Worries that the slowing global economy might be dragging the U.S. down caused markets to get off to a poor start in 2016, but in the second half of the quarter rising oil prices and the Federal Reserve's decision not to raise rates at its mid-March meeting helped equities recover. Large-cap and mid-cap stocks both recorded positive returns, while small-caps lost ground during the period. The underlying trend of moderate U.S. economic expansion appeared to remain in place. Jobs growth averaged more than 200,000 per month, and the national unemployment rate was 5% in March, near its lowest level in eight years. Falling domestic oil production and the strong U.S. dollar have weighed on the manufacturing sector, but weakness in the natural resources and manufacturing segments has not spilled over to the broader economy.
The Total Equity Market Index Fund returned 1.00% in the quarter compared with 0.93% for the S&P Total Market Index and 1.01% for the Lipper Multi-Cap Core Funds Index. For the 12 months ended March 31, 2016, the fund returned −0.41% versus −0.39% for the S&P Total Market Index and −2.58% for the Lipper Multi-Cap Core Funds Index. The fund's average annual total returns were −0.41%, 10.87%, and 6.85% for the 1-, 5-, and 10-year periods, respectively, as of March 31, 2016. The fund's expense ratio was 0.30% as of its fiscal year ended December 31, 2015.

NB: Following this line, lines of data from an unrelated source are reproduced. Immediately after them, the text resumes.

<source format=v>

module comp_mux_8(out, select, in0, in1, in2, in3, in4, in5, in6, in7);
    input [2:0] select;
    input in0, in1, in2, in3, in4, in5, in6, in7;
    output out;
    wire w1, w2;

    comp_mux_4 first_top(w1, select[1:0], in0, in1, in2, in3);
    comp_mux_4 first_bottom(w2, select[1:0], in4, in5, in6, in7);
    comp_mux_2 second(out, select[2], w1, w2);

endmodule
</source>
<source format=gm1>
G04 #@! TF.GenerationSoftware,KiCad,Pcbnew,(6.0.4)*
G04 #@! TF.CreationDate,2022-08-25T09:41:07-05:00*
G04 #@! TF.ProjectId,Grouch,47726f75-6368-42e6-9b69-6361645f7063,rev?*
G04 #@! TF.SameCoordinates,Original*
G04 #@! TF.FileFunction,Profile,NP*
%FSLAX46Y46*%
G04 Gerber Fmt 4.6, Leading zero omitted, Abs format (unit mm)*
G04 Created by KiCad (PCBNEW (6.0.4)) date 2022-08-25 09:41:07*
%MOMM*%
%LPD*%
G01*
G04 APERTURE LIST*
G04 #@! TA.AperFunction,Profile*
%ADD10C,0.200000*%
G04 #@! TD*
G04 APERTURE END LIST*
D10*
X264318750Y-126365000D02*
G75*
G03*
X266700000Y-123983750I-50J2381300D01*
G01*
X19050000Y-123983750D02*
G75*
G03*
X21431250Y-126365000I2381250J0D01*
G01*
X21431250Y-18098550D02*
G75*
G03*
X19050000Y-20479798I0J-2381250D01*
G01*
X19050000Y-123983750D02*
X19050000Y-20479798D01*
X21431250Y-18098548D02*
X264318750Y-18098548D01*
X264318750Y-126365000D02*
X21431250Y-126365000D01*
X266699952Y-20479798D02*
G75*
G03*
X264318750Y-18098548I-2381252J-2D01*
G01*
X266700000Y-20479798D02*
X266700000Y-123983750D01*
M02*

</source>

For up-to-date standardized total returns, including the most recent month-end performance, please click on the Performance tab, above.

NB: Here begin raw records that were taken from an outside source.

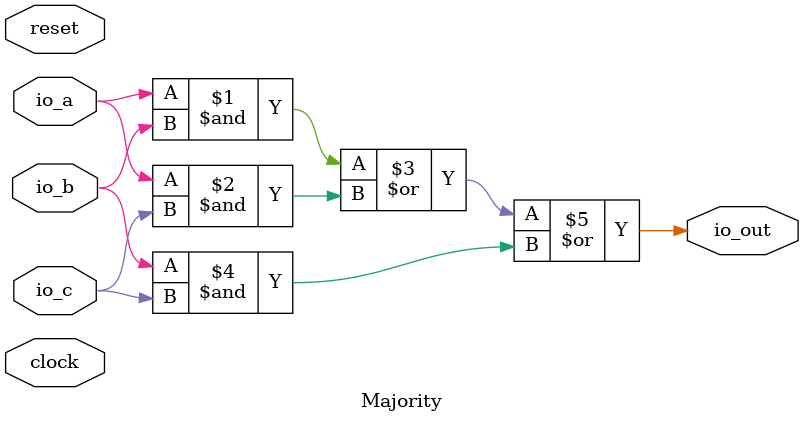
<source format=v>
module Majority(
  input   clock,
  input   reset,
  input   io_a,
  input   io_b,
  input   io_c,
  output  io_out
);
  assign io_out = io_a & io_b | io_a & io_c | io_b & io_c; // @[Majority.scala 23:31]
endmodule

</source>
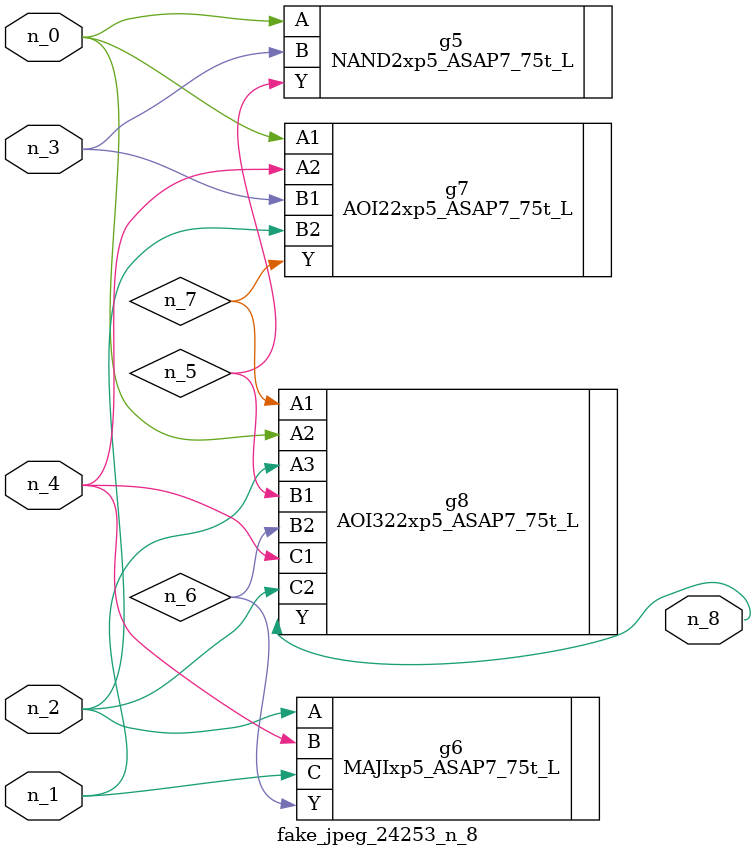
<source format=v>
module fake_jpeg_24253_n_8 (n_3, n_2, n_1, n_0, n_4, n_8);

input n_3;
input n_2;
input n_1;
input n_0;
input n_4;

output n_8;

wire n_6;
wire n_5;
wire n_7;

NAND2xp5_ASAP7_75t_L g5 ( 
.A(n_0),
.B(n_3),
.Y(n_5)
);

MAJIxp5_ASAP7_75t_L g6 ( 
.A(n_2),
.B(n_4),
.C(n_1),
.Y(n_6)
);

AOI22xp5_ASAP7_75t_L g7 ( 
.A1(n_0),
.A2(n_4),
.B1(n_3),
.B2(n_2),
.Y(n_7)
);

AOI322xp5_ASAP7_75t_L g8 ( 
.A1(n_7),
.A2(n_0),
.A3(n_1),
.B1(n_5),
.B2(n_6),
.C1(n_4),
.C2(n_2),
.Y(n_8)
);


endmodule
</source>
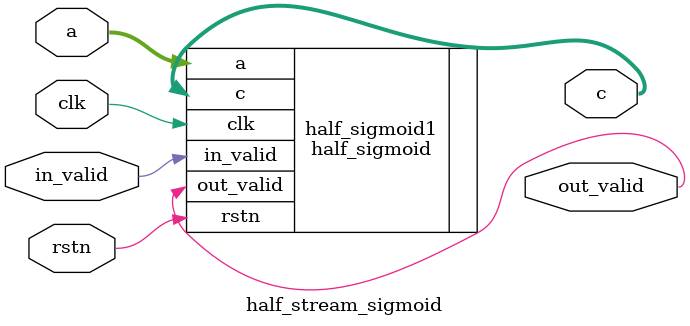
<source format=sv>
/* verilator lint_off WIDTHEXPAND */

module half_stream_sigmoid
#(
parameter BITS = 16,
parameter LENGTH = 10
)
(
input rstn,
input clk,
input in_valid,
input [BITS-1:0] a,
output logic out_valid,
output logic [BITS-1:0] c
);

half_sigmoid
half_sigmoid1
(
.rstn,
.clk,
.in_valid,
.a,
.out_valid,
.c
);

endmodule

</source>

Current performance may be lower or higher than the quoted past performance, which cannot guarantee future results.
Share price, principal value, and return will vary and you may have a gain or loss when you sell your shares.
The Total Equity Market Index Fund charges a 0.5%
redemption fee on shares held 90 days or less.
The performance information shown does not reflect the deduction of the redemption fee;
if it did, the performance would be lower.
The portfolio provides investors exposure to the entire U.S. stock market by tracking the Standard & Poor's Total Market Index, which includes companies across all market capitalizations. Information technology and financials are the largest components of the index. The noncyclical telecommunication services and utilities sectors, which tend to have relatively high dividend yields, far outperformed other sectors, helped by investors seeking attractive income. On the other hand, health care stocks declined amid weakness in biotechnology shares. Financials stocks also fell, as higher interest rates, which had been widely anticipated and would benefit lenders and other businesses in the sector, failed to materialize.
While equity markets have almost fully recovered from the lows reached in February, earnings growth has fallen, hampered by weakness in the energy and materials sectors. This has resulted in higher valuations. At current levels, valuations are modestly above historical averages, and there appears to be less near-term support from earnings and revenue growth. Profit margins are also declining. However, low but durable U.S. economic growth should be supportive of most sectors. While interest rates may rise, the pace of Fed rate increases should be gradual. Despite a slowdown in global economic growth, especially in China and other emerging markets, the likelihood of a U.S. recession remains low.